Monday, November 26, 2012

Three Steps to a Better Executive Team

By Virgil R. Carter

Many non-profit organizations and their CEOs depend on a staff executive team to help lead the non-profit to be a consistently successful organization.  The day of a “one person” leadership team, in most organizations, is long gone.  Are there ways for the executive team to function better?  According to an article in McKinsey Quarterly, authored by Michiel Knuyt, Judy Malan and Rachel Tuffield, “few teams function as well as they could”.  The authors write that there are three important steps that can be taken for more effective executive teams.  Consider the following:

--Get the right people on the team…and the wrong ones off:  Remember the advice to “get the right people on the bus”?  The matching critical ingredient is to help the “wrong” people find a new and different opportunity that more closely fits their capabilities. CEOs are responsible for selecting the staff executive team.  The authors note that this responsibility “…typically requires conscious attention and courage from the CEO, otherwise, the top team can under deliver for an extended period of time.”  Without the right people, the executive team’s performance will be limited.

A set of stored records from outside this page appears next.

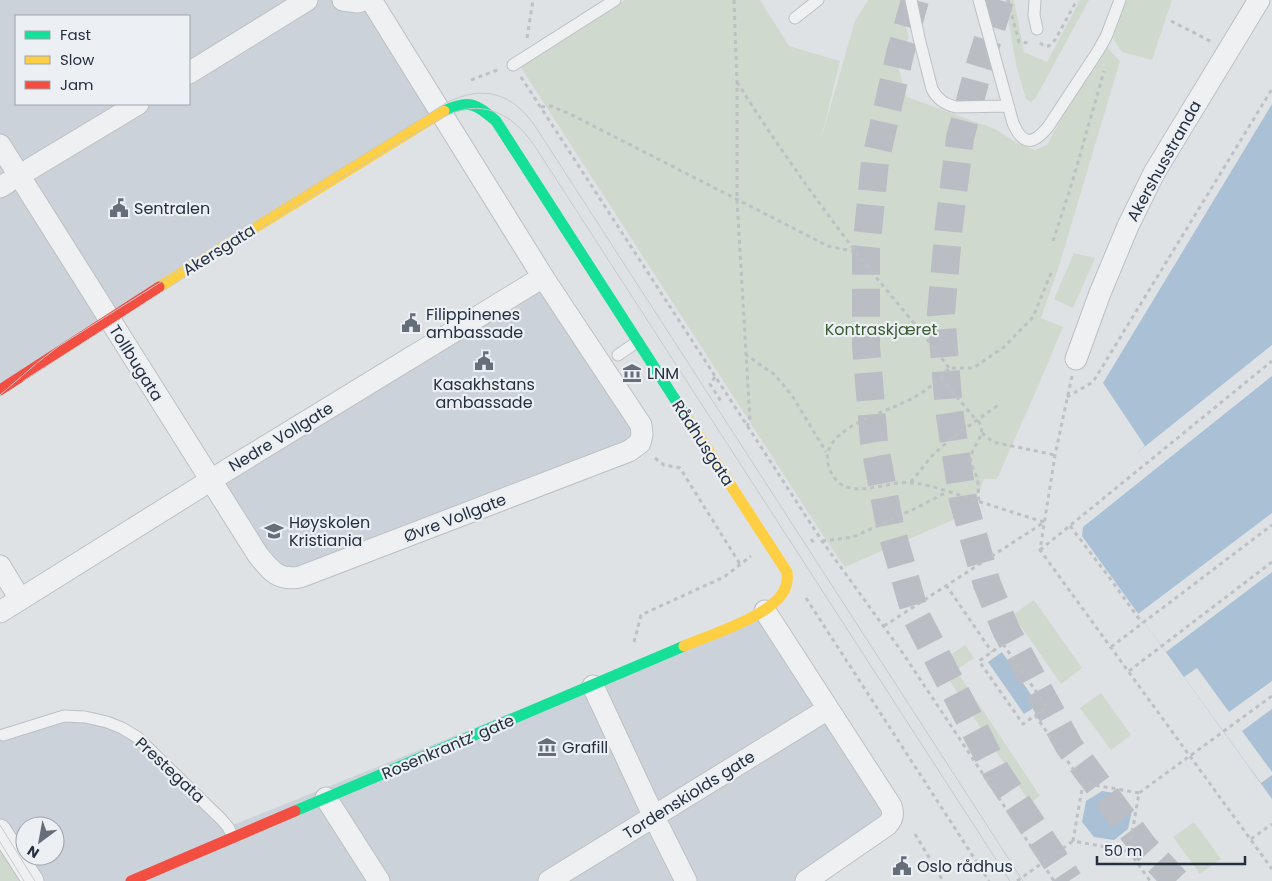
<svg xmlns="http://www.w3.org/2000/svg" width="1272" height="881" viewBox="0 0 1272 881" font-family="Poppins,sans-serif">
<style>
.built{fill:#ccd2d9;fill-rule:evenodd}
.green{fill:#d0d9ce}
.water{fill:#aac0d4}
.pier{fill:#dfe2e5}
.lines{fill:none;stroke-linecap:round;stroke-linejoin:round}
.highway-tunnel{stroke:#babec4;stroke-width:28;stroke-dasharray:28 14;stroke-linecap:butt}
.lane-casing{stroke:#bdc0c3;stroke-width:13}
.street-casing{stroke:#bdc0c3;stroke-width:23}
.path{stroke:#bdc0c4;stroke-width:3;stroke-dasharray:4 4;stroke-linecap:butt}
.lane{stroke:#eef0f2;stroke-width:11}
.street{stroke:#eef0f2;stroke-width:21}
.fast{stroke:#16e098;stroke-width:11}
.slow{stroke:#ffcf43;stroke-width:11}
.jam{stroke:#f24e42;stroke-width:11}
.tram{stroke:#c7cacd;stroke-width:1}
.labels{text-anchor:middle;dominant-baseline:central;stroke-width:4.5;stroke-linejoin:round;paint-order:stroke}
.street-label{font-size:16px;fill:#25303f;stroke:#ecf0f5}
.poi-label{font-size:16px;fill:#25303f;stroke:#ecf0f5;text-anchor:start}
.park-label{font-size:16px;fill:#3b5c31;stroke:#ecf0f5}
</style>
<rect width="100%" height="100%" fill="#dfe2e5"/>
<path class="built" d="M0 0H362L441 113 0 390ZM16 16H189V104H16Z
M543 277 640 443 289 579 211 480Z
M765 611 894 812 806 881H33L0 830V737L64 716 122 728 228 827ZM25 826H55V856H25Z"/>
<path class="green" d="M625 0H760L789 46 840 61 821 139 855 21 868 0H901L904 21 909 38 894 54 907 97 995 129 1015 142 1035 150 1047 145 1074 95 1106 46 1120 61 1059 266 1041 318 1063 327 1039 384 997 479H984L971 512 845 567 826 540 520 66Z
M1005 0H1014L1024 52 1047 62 1080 0H1089L1035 99 1031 102 1026 99 1016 65Z
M1127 0H1172L1152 60 1122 52 1113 39 1121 9Z
M1074 253 1095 258 1073 308 1054 299Z
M1034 600 1082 668 1061 684 1020 625 1005 636 998 625Z
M965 645 974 658 956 670 1040 796 1030 803 938 663Z
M1101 693 1131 735 1111 750 1080 708Z
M1194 822 1221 859 1200 874 1173 837Z
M0 850 19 881H0Z"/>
<path class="water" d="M1272 104V799L1082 536 1083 527 1153 471 1138 452 1145 446 1103 383Z
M1002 652 1038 705 1024 714 988 662Z
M1102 791 1120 794 1132 811 1128 829 1114 840 1094 837 1082 822 1086 801Z"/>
<path class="pier" d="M1272 345V376L1153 471 1138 452Z
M1272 513V572L1166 652 1138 614Z
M1197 668 1229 712 1272 681V709L1242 731 1272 772V775L1261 783 1184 677Z"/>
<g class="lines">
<path class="highway-tunnel" d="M915 0 900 54 875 162 866 250V346L874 442 890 526 916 616 996 771 1069 881
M1000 0 978 71 960 138 949 225 941 313 949 410 963 500 987 584 1006 630 1069 746 1144 847 1176 881"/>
<g class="lane-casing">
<path id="lane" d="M911 0 919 38 932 89C937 99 944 104 956 107L1008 106
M979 0 1013 123C1023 146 1033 145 1048 127L1098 51 1106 37 1120 0
M1035 0 1034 15 1037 29
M795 18 818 0
M513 65 615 0
M618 355 637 342
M3 735 64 716 85 717 107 722 122 728 137 737 221 819 228 827 233 837"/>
</g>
<g class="street-casing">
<path id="street" d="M343 0 358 2 362 0
M189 73 307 0
M0 145 258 555C271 571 278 581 300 577L629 451 640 443 642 434 641 425 543 277 371 0
M30 169 138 104
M0 187 7 183
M1076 359 1100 293 1128 226 1154 173 1259 0
M0 566 20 599
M765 611 891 806C894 814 893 819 887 825L806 881
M0 612 232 467 543 277
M593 686 654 817 686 881
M326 798 379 881
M0 830 33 881
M549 881 828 709"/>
</g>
<path class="path" d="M734 0 737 82V200L750 421 747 426
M1008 0 1019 42 1030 43
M1171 21 1212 42
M527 38 533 0
M1040 43 1044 46H1049L1055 40 1077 0
M521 77 822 541 902 652 1054 881
M471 80 500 69
M737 82C774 141 814 197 856 252 886 291 920 328 949 368
M541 107 551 106 570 114 828 246 856 252
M1053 241 1072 183 1104 71
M745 354 775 375 793 397 826 452
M1072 376 1055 455 1040 550 1272 869
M715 377 710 384 722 403
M941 378 977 421
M1067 397 1093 382 1272 89
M978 421C988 434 974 443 971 456 969 464 975 471 977 478 979 484 978 495 979 502
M982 433 993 442 1055 455
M655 458 664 465 680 468 740 564
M911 482 931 457 950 439 1000 404
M1044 522C1018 514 993 506 968 498 950 492 932 485 913 483 886 479 842 507 829 467 816 431 881 414 905 402 922 394 937 383 949 368H973L1004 347 1033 317 1051 273
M1070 526 1109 577 1142 623
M811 539 815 545
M822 541 853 537 912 510 947 492
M1040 550 1272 361
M946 585 992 652
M806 598 989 881
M884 626 1043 523
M634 642 641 615 724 577 751 556
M1003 644 1047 707 1023 724 979 661Z
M1111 647 1272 525
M1129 671 1272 562
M1035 715 1083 783
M1139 793 1083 783 1073 841 1129 851 1139 793 1272 696
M915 834 943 881
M1251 839 1272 824
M1129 851 1150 881
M1017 881 1073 841"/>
<use href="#lane" class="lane"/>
<use href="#street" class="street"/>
<path class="fast" d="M444 111C470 99 476 104 496 121L687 418
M295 811 684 646"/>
<path class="slow" d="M159 287 444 111
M684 646C710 635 767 617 782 594 787 587 788 580 787 572L687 418"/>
<path class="jam" d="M0 390 159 287
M131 881 295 811"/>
<path class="tram" d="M23 381C163 293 300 199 443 117 481 98 511 112 534 145L1010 881
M0 395 37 363 59 346 446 103C483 84 512 93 535 126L1023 881
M0 825 35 881
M0 842 24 881"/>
</g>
<defs>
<g id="civic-bare" transform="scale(1.5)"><path d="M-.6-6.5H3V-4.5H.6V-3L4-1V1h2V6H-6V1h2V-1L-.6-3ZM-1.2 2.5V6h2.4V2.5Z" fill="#666e79" stroke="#ecf0f5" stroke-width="2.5" paint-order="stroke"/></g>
<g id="museum-bare" transform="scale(1.5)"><path d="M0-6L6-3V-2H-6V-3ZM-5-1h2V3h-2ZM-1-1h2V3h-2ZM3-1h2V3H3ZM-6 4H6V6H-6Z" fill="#666e79" stroke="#ecf0f5" stroke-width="2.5" paint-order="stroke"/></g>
<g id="university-bare" transform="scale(1.5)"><path d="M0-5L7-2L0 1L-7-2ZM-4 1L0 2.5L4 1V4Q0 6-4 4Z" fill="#666e79" stroke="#ecf0f5" stroke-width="2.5" paint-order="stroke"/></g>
</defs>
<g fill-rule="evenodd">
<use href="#civic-bare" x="119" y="208"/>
<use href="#civic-bare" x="411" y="323"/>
<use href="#civic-bare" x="484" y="361"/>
<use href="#museum-bare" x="632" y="373"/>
<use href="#university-bare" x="274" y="531"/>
<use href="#museum-bare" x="547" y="747"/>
<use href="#civic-bare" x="902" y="866"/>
</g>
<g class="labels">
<g class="street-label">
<text transform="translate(1164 161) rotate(-61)">Akershusstranda</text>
<text transform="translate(219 250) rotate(-32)">Akersgata</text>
<text transform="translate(136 363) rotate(58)">Tollbugata</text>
<text transform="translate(281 437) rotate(-31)">Nedre Vollgate</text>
<text transform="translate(703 443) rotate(57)">Rådhusgata</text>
<text transform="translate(455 518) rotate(-21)">Øvre Vollgate</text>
<text transform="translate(448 747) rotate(-23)">Rosenkrantz’ gate</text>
<text transform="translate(170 770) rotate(43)">Prestegata</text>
<text transform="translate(689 795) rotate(-32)">Tordenskiolds gate</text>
</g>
<g class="poi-label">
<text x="134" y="208">Sentralen</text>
<text x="426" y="314">Filippinenes<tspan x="426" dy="18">ambassade</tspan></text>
<text x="647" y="373">LNM</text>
<text x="484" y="384" text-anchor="middle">Kasakhstans<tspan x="484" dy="18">ambassade</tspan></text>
<text x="289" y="522">Høyskolen<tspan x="289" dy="18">Kristiania</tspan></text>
<text x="562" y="747">Grafill</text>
<text x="917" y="866">Oslo rådhus</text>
</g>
<g class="park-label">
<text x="881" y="329">Kontraskjæret</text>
</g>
</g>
<rect x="15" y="15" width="175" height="90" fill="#ecf0f5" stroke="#9ca3ac"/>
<rect x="25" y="31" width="25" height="8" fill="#16e098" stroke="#9ca3ac"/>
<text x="60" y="40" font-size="15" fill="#25303f">Fast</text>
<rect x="25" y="56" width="25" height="8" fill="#ffcf43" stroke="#9ca3ac"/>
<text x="60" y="65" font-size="15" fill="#25303f">Slow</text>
<rect x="25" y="81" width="25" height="8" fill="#f24e42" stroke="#9ca3ac"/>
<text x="60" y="90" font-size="15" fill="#25303f">Jam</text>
<g transform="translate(40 841) rotate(212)"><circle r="24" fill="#ecf0f5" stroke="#9ca3ac"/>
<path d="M0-4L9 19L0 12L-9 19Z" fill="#666e79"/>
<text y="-8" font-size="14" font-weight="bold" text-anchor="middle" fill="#25303f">N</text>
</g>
<path d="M1097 856v8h148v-8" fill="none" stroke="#25303f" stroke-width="2.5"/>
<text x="1104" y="856" font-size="15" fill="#25303f" stroke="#ecf0f5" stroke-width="4" paint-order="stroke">50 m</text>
</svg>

--Ensure the team works on only what it can do:  The purpose and focus of the top staff team is critical.  It’s up to the CEO to communicate the purpose and focus of the executive team, and to closely monitor the team’s adherence to the purpose and focus.  Like committees everywhere, left alone the team will look for things to do that seem interesting and that justify the team’s existence. Thus, purpose and focus must be carefully drawn and matched to the unique needs of the nonprofit organization.  Often, projects with critical cross-functional or cross regional programs provide valuable work for the top team.

--Keep team dynamics and processes positive and productive:  CEOs must give “unrelenting attention” to the productive collaboration of the top staff executive team.  It is all too common for executive teams to become dysfunctional over opposing priorities, entrenched thinking, competitive views, and the like.  CEOs must lead their executive teams, setting the example and addressing the dynamics of their team, while dealing with concrete business issues.